Ürdün, komşularında yaşanan karışıklıklara karşın sakin ve güvenli bir Ortadoğu ülkesi... Geziye ülkenin ilk bakışta renksiz gibi görünse de gezdikçe tanıyıp sevdiğim başkenti Amman’dan başladım. Çok modern bir kent. Herkes sizi güleryüzle karşılıyor. Burada hem yemeğe hem sevgiye doyuyorsunuz. Biraz sabırlı olun yeter!
Yağmurlu bir güne uyanmak kolaylıkla keyfimi kaçırabilir. Size anlatacağım gün, sevmediğim gibi gri ve ıslak başlamıştı. Taksiden tek katlı sade binanın girişinde inmiş, içeri girerek Yara Al Khateeb ile görüşmeye geldiğimi söylemiştim. Zarif ve şık bir hanım olan Yara beni sevinçle karşılamış, biz sohbet ederken içeri o gün bana rehberlik edecek olan Sira girmişti. Karşımda oturan bu iki hoş kadını tanımak yavaş yavaş keyfimi yerine getirmeye başlamıştı.
Onursal başkanlığını Ürdün Kraliçesi Rania Al Abdullah’ın yaptığı Jordan River Foundation (Ürdün Nehri Vakfı), 1995 yılında çocuk güvenliği, dar gelirli kadınlara meslek edindirme ve yaşam şartlarını iyileştirme konularında çalışmak üzere kurulmuş. Biri de Amman’ın yukarı mahallelerinde olan vakıf atölyelerinde pek çok kadın meslek öğreniyor, evlerinde veya doğrudan merkezlerde çalışarak aile bütçelerine katkıda bulunuyor. O gün Sira beni Amman’daki Al Karmeh Merkezi’ne götürecek, gezinin sonunda bu hanımların el emeği, özel tasarım ürünlerin sergilendiği satış yerini ziyaret edecektik.

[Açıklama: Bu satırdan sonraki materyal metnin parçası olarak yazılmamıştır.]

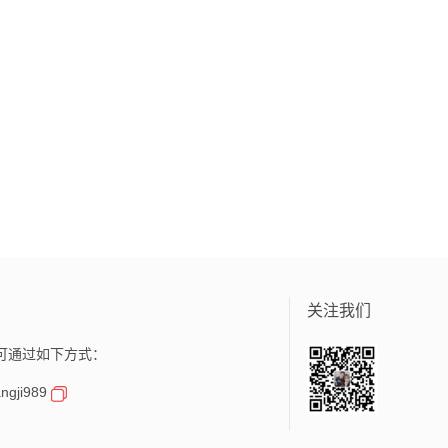
关注我们
可通过如下方式：
gji989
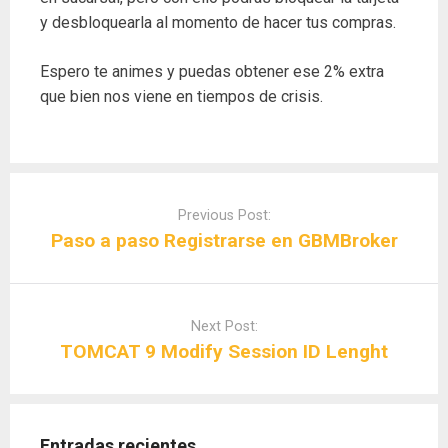
y desbloquearla al momento de hacer tus compras.
Espero te animes y puedas obtener ese 2% extra
que bien nos viene en tiempos de crisis.
Post
navigation
Previous Post:
Paso a paso Registrarse en GBMBroker
Next Post:
TOMCAT 9 Modify Session ID Lenght
Entradas recientes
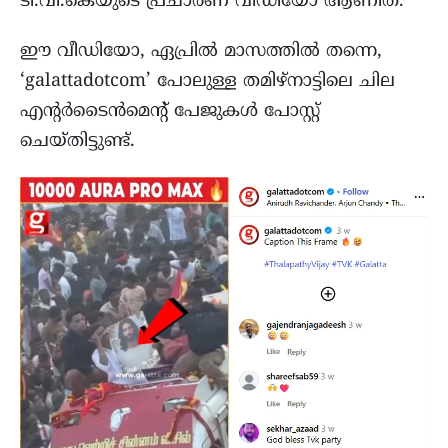
ടി.വി.കെയുടെ പ്രചാരണ വീഡിയോ ആണിത്.
ഈ വീഡിയോ, ഏപ്രില്‍ മാസത്തില്‍ തന്നെ,
‘galattadotcom’ പോലുള്ള തമിഴ്നാട്ടിലെ ചില
എന്റർടൈൻമെന്റ് പേജുകൾ പോസ്റ്റ്
ചെയ്തിട്ടുണ്ട്.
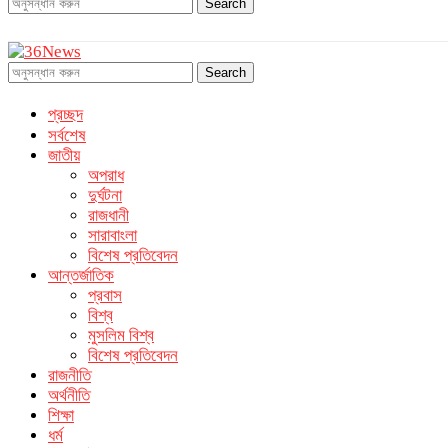
Search
Search
প্রচ্ছদ
সর্বশেষ
জাতীয়
অপরাধ
দুর্ঘটনা
রাজধানী
সারাবাংলা
বিশেষ প্রতিবেদন
আন্তর্জাতিক
প্রবাস
বিশ্ব
মুসলিম বিশ্ব
বিশেষ প্রতিবেদন
রাজনীতি
অর্থনীতি
শিক্ষা
ধর্ম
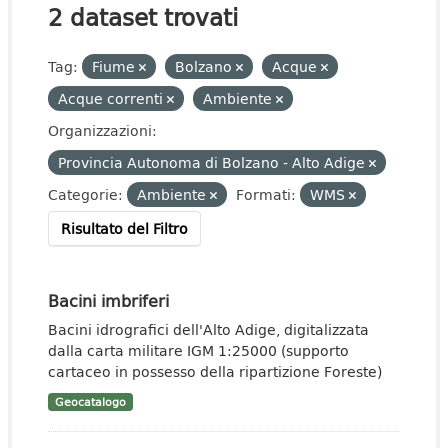
2 dataset trovati
Tag:
Fiume
Bolzano
Acque
Acque correnti
Ambiente
Organizzazioni:
Provincia Autonoma di Bolzano - Alto Adige
Categorie:
Ambiente
Formati:
WMS
Risultato del Filtro
Bacini imbriferi
Bacini idrografici dell'Alto Adige, digitalizzata
dalla carta militare IGM 1:25000 (supporto
cartaceo in possesso della ripartizione Foreste)
Geocatalogo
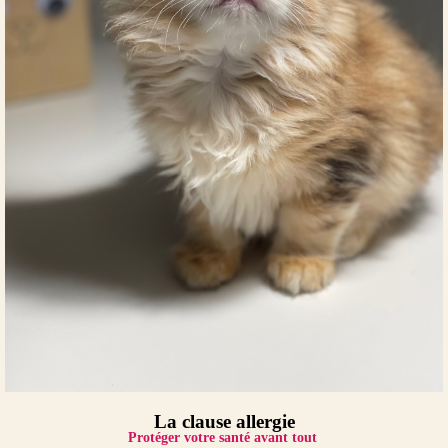
La clause allergie
Protéger votre santé avant tout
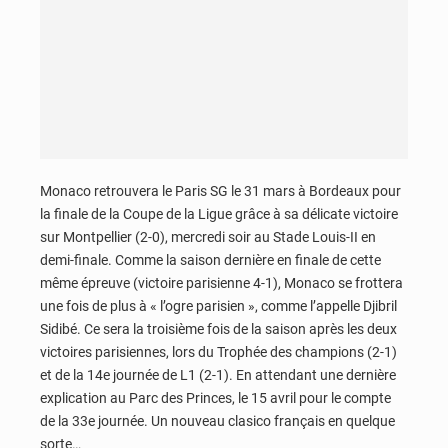
Monaco retrouvera le Paris SG le 31 mars à Bordeaux pour
la finale de la Coupe de la Ligue grâce à sa délicate victoire
sur Montpellier (2-0), mercredi soir au Stade Louis-II en
demi-finale. Comme la saison dernière en finale de cette
même épreuve (victoire parisienne 4-1), Monaco se frottera
une fois de plus à « l’ogre parisien », comme l’appelle Djibril
Sidibé. Ce sera la troisième fois de la saison après les deux
victoires parisiennes, lors du Trophée des champions (2-1)
et de la 14e journée de L1 (2-1). En attendant une dernière
explication au Parc des Princes, le 15 avril pour le compte
de la 33e journée. Un nouveau clasico français en quelque
sorte…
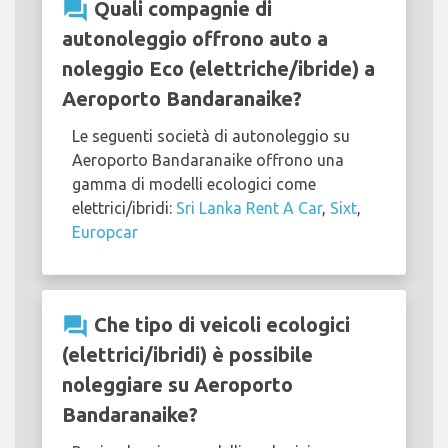
question_answer
Quali compagnie di
autonoleggio offrono auto a
noleggio Eco (elettriche/ibride) a
Aeroporto Bandaranaike?
Le seguenti società di autonoleggio su
Aeroporto Bandaranaike offrono una
gamma di modelli ecologici come
elettrici/ibridi:
Sri Lanka Rent A Car
,
Sixt
,
Europcar
question_answer
Che tipo di veicoli ecologici
(elettrici/ibridi) è possibile
noleggiare su Aeroporto
Bandaranaike?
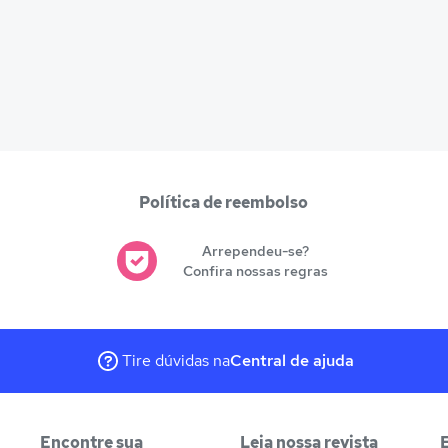
Política de reembolso
Arrependeu-se?
Confira nossas regras
Tire dúvidas na
Central de ajuda
Encontre sua
Leia nossa revista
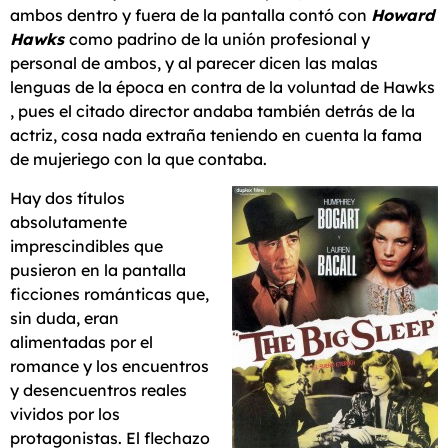
ambos dentro y fuera de la pantalla contó con
Howard
Hawks
como padrino de la unión profesional y
personal de ambos, y al parecer dicen las malas
lenguas de la época en contra de la voluntad de Hawks
, pues el citado director andaba también detrás de la
actriz, cosa nada extraña teniendo en cuenta la fama
de mujeriego con la que contaba.
Hay dos títulos
absolutamente
imprescindibles que
pusieron en la pantalla
ficciones románticas que,
sin duda, eran
alimentadas por el
romance y los encuentros
y desencuentros reales
vividos por los
protagonistas. El flechazo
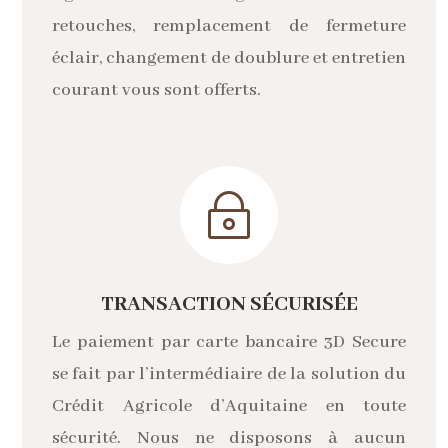
retouches, remplacement de fermeture
éclair, changement de doublure et entretien
courant vous sont offerts.
~
TRANSACTION SÉCURISÉE
Le paiement par carte bancaire 3D Secure
se fait par l’intermédiaire de la solution du
Crédit Agricole d’Aquitaine en toute
sécurité. Nous ne disposons à aucun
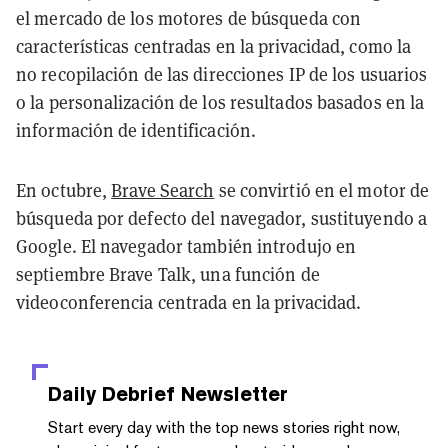
el mercado de los motores de búsqueda con
características centradas en la privacidad, como la
no recopilación de las direcciones IP de los usuarios
o la personalización de los resultados basados en la
información de identificación.
En octubre,
Brave Search
se convirtió en el motor de
búsqueda por defecto del navegador, sustituyendo a
Google. El navegador también introdujo en
septiembre Brave Talk, una función de
videoconferencia centrada en la privacidad.
Daily Debrief
Newsletter
Start every day with the top news stories right now,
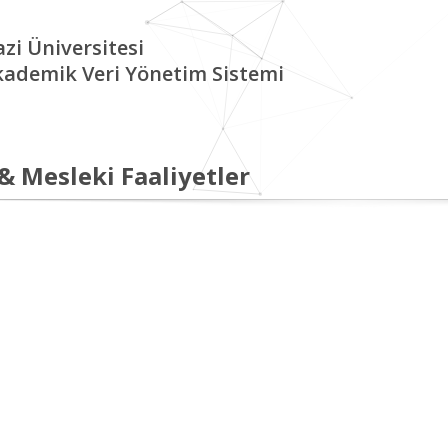
zi Üniversitesi
kademik Veri Yönetim Sistemi
 & Mesleki Faaliyetler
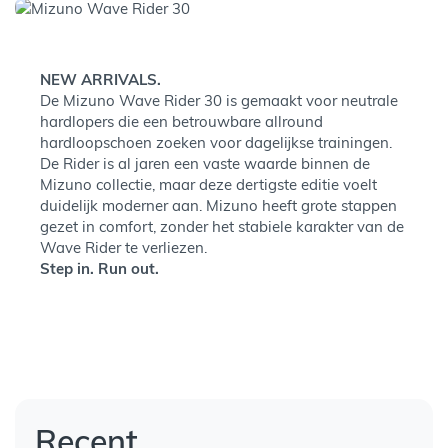
NEW ARRIVALS.
De Mizuno Wave Rider 30 is gemaakt voor neutrale
hardlopers die een betrouwbare allround
hardloopschoen zoeken voor dagelijkse trainingen.
De Rider is al jaren een vaste waarde binnen de
Mizuno collectie, maar deze dertigste editie voelt
duidelijk moderner aan. Mizuno heeft grote stappen
gezet in comfort, zonder het stabiele karakter van de
Wave Rider te verliezen.
Step in. Run out.
Recent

PIRLANTA DEĞERİNDEKİ ELİŞLERİ
Merkeze vardığımızda bizi öyle güzel kadınlar karşıladı ki benim için güneş onlarla birlikteyken doğmuş, yediğim nefis kurabiyelerle içim çoktan ısınmıştı. Al Karma Mutfağı’nda görevli hanımlar, vakfın toplantıları ve özel davetler için Ürdün yemekleri yapıyor, özel gün ve bayramlarda Ürdün’e has kurabiye ve tatlılar hazırlıyor. Bu sene bir değişiklik yapıp sipariş üzerine ünlü Fransız makaronlarından yapmaya başlamışlar. Mutfağın başındaki Um Aláa (Ürdün’de kadınlar en büyük oğullarının adıyla anılıyor, Aláa’nın annesi gibi) biri özürlü olan üç çocuğuna tek başına bakmak zorunda kalan 40 yaşlarında bir hanım. El işleri katında çalışırken mutfaktaki becerikliliği sayesinde farklı sorumluluklar üstlenmiş. Mutfağa gelen hanımları o eğitiyor, siparişleri düzenleyip herbirinin en mükemmel haliyle teslim edilmesini sağlıyor. Biz mutfakta sohbet ederken bir yandan da yakında ABD’ye gidecek olan Iraklı göçmen hanımlara mutfak eğitimi veriliyordu. Mutfaktan sonra üst kattaki atölyede hanımlarla sohbet edip binbir emekle üretilen, herbiri pırlanta değerindeki elişlerini gördüm. Satış yerindeki gezimizden sonra Sira ile vedalaştık.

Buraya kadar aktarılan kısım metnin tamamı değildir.